## People photos with keypoints:
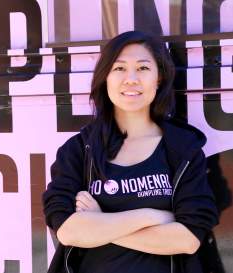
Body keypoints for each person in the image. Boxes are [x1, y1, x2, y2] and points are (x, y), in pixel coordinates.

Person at [42, 30, 219, 273]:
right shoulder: (79, 150)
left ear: (159, 78)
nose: (131, 79)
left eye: (143, 68)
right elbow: (68, 231)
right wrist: (152, 216)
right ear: (106, 77)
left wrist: (99, 221)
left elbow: (187, 240)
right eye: (119, 68)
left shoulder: (182, 149)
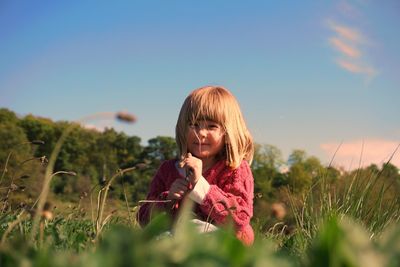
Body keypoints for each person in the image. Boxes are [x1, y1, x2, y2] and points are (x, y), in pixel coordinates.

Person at [137, 86, 255, 245]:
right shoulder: (168, 169)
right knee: (155, 241)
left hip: (224, 245)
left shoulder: (235, 169)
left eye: (212, 126)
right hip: (176, 241)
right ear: (182, 128)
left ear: (227, 133)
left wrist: (201, 187)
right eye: (194, 124)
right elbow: (143, 219)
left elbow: (239, 220)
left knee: (195, 228)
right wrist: (168, 199)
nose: (201, 133)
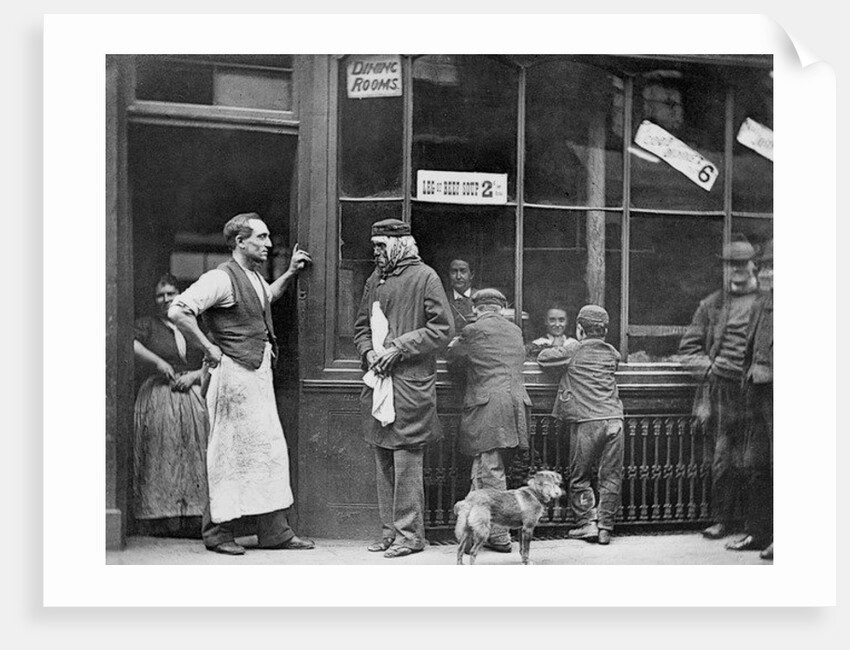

## Exercise:
Beginning at the line with "right hip: (176, 241)", reproduce each line exactly through the last line of the records above, with pictures left out.

## Result of the task:
right hip: (176, 241)
right ear: (182, 128)
left ear: (227, 133)
left wrist: (201, 187)
right eye: (194, 124)
right elbow: (143, 219)
left elbow: (239, 220)
left knee: (195, 228)
right wrist: (168, 199)
nose: (201, 133)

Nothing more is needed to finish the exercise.